Veröffentlicht im Echinger Forum, Ausgabe 02/2022
Geehrte Bürgerinnen und Bürger der Gemeinde,
tatsächlich haben wir wenig Grund, über die Politik zu klagen. Als Wähler unterstützen wir regelmäßig dieses oder jenes Programm. Parteien dürften es wiederum wertschätzen, wenn Leute eintreten und aktiv werden. Zumindest fallweise können wir über Sachfragen selbst abstimmen.
Doch alle sind irgendwie unzufrieden. Der Glaube an das Gute wird dauernd auf die Probe gestellt. Wer mit seiner Stimme das geringste Übel stützt, zementiert es. Wer mit ihr seinem Ärger Luft verschafft, bekommt sie; und zwar in heißer Form. Die Gefahr, dass wir die Demokratie wieder verspielen, ist real. 1789 begann mit Rufen nach Freiheit, Gleichheit und Brüderlichkeit für die Franzosen eine neue Epoche. Uns heutigen wäre damit gedient, sich gelegentlich dieser Ideale zu besinnen.
Meinem Empfinden nach kümmert in unserem Gemeinderat schon die FREIHEIT der Rede vor sich hin. Eine Hälfte spricht so gut wie nie. Die Sprechenden dagegen kehren gerne ihre Erfahrenheit hervor. Diese dürfte eher im Wege zu sein, sobald es um Neues geht. Manchmal ehrenwert, manchmal verbissen, ringt man um Regularien. Als gebe es der Gesetze, Verordnungen und Satzungen nicht genug, bedarf es noch Stellungnahmen, Studien oder Gutachten, ehe man sich darauf berufen kann.
Den zugehörigen Diskussionen kann man als Uneigeweihter häufig nicht mehr folgen. Dass die Verwaltung bei jeder Stellungnahme zu einem Antrag eine von ihr formulierte Beschlussempfehlung einbringt, verunklärt letztlich, was entschieden werden soll. Inakzeptabel ist es, wenn der Gegenstand des Antrags in solchen Empfehlungen an Arbeitsgruppen oder andere Stellen verwiesen wird. Denn dies geschieht in der Regel ohne Zieltermin. Mithin muss jede Äußerung interpretiert und alles zwischen den Zeilen gelesen werden. Bei formaler GLEICHHEIT bleibt festzustellen, dass es auf Gleichere und unter den Gleichen ankommt.

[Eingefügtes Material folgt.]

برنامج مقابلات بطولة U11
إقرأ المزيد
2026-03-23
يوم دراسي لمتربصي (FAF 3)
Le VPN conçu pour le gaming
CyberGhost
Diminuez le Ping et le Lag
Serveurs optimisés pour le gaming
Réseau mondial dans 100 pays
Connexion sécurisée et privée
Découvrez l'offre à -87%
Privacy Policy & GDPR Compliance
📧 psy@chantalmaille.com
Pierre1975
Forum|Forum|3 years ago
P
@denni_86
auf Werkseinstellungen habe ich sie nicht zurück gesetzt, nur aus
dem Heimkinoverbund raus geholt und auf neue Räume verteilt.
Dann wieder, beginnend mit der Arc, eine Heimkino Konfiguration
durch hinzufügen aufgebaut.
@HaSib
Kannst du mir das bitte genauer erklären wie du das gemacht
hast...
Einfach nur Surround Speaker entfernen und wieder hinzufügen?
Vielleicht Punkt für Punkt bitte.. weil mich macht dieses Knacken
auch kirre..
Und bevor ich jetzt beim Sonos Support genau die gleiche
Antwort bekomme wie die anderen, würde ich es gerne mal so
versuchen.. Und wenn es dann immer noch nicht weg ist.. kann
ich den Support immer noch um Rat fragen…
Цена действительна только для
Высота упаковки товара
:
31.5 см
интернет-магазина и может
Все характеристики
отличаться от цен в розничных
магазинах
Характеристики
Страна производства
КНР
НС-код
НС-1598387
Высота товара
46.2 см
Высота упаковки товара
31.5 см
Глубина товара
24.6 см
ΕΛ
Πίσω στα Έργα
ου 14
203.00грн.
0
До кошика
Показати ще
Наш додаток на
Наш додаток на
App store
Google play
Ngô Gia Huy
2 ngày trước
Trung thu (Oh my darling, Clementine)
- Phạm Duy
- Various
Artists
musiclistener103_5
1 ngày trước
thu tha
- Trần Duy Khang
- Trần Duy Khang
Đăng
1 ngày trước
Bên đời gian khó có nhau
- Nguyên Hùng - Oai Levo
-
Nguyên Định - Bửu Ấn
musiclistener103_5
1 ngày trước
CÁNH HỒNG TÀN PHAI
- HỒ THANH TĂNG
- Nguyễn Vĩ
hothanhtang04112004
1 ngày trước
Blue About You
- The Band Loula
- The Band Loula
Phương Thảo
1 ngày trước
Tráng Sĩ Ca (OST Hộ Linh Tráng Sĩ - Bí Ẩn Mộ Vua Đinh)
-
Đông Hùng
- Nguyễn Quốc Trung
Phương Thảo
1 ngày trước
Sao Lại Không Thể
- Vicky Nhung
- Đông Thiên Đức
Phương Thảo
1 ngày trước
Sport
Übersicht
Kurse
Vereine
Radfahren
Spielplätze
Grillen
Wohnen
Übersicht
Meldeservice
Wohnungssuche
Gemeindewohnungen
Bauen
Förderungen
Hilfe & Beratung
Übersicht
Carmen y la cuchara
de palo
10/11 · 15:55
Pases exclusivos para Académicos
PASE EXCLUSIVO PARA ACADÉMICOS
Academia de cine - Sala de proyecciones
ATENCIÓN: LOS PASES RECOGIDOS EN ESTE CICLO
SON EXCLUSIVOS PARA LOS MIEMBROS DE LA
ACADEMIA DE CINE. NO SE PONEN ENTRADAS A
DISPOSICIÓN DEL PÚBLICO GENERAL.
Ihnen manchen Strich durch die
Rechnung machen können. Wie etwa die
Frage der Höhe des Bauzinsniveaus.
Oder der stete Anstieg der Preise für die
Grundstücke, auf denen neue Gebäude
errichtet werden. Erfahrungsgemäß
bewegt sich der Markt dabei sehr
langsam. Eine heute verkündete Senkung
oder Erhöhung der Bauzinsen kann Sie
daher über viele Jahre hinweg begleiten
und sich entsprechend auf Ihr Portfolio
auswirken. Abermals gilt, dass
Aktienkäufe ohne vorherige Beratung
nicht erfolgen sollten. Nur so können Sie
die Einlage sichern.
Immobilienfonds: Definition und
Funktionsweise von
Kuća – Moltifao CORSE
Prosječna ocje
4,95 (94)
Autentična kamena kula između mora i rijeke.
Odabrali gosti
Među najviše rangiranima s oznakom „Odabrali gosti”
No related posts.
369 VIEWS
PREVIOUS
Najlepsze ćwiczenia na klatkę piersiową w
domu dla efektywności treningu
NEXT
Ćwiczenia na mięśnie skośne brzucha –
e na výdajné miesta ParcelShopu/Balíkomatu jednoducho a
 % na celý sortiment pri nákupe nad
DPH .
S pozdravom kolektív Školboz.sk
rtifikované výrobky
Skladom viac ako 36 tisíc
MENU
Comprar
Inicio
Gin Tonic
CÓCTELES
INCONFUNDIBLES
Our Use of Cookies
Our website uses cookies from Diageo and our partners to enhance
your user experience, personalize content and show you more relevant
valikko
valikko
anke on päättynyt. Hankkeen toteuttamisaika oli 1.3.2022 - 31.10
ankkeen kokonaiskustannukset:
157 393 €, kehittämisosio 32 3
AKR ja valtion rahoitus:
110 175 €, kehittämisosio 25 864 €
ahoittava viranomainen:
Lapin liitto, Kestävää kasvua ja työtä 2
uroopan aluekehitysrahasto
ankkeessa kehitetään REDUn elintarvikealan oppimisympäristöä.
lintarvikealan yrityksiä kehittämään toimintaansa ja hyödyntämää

Den Gemeinderäten erträglicher macht die Bewegung in einem weitgehend abgesteckten Parcours das Zuckerl zwischendurch. Es kommt aus der wunderbaren Welt der Förderungen. Wer von irgendeinem Geldtopf auf Landes- oder Bundesebene zu berichten weiß, dem gehört die Aufmerksamkeit. Ungeachtet schwächelnder Argumente werden Vorschläge unterstützt. Gewisser "Mitnahmeeffekte" ist sich der Gemeinderat keineswegs bewusst. Dieses böse Wort fällt vielleicht, wenn es um kommunales Geld und die eigenen Bürger geht. Dass hinter Fördermitteln genauso Steuern stehen, bleibt in der Regel unerwähnt.
Immerhin die BRÜDERLICHKEIT wird gepflegt, und zwar in den jeweiligen "politischen Lagern". Weil dessen Anerkennung zählt, verschreibt man sich eher ihm als dem großen Ganzen. Also wird bei allem, was von außen kommt, überlegt, was zu entgegnen sei. Auf entsprechend seltsame Vorbehalte stieß ein Antrag mit dem Ziel, die der Gemeinde für den Rechtsstreit um den Thaler-See-Vorfall entstandenden Kosten konkret festzustellen. Sogar einem Vorschlag, sich diese Kosten zurückzuholen, blieb jüngst die einhellige Unterstützung versagt. Nichts kann bemänteln, dass Richtiges nicht recht sein kann, wenn es von der falschen Seite kommt.
Ein Gemeinderat, der in der umrissenen Art und Weise "funktioniert" ist ein in sich gefangener. In mir weckt er neben Mitleid auch Ärger, weil er es Außenstehenden verleiden kann, sich politisch zu betätigen.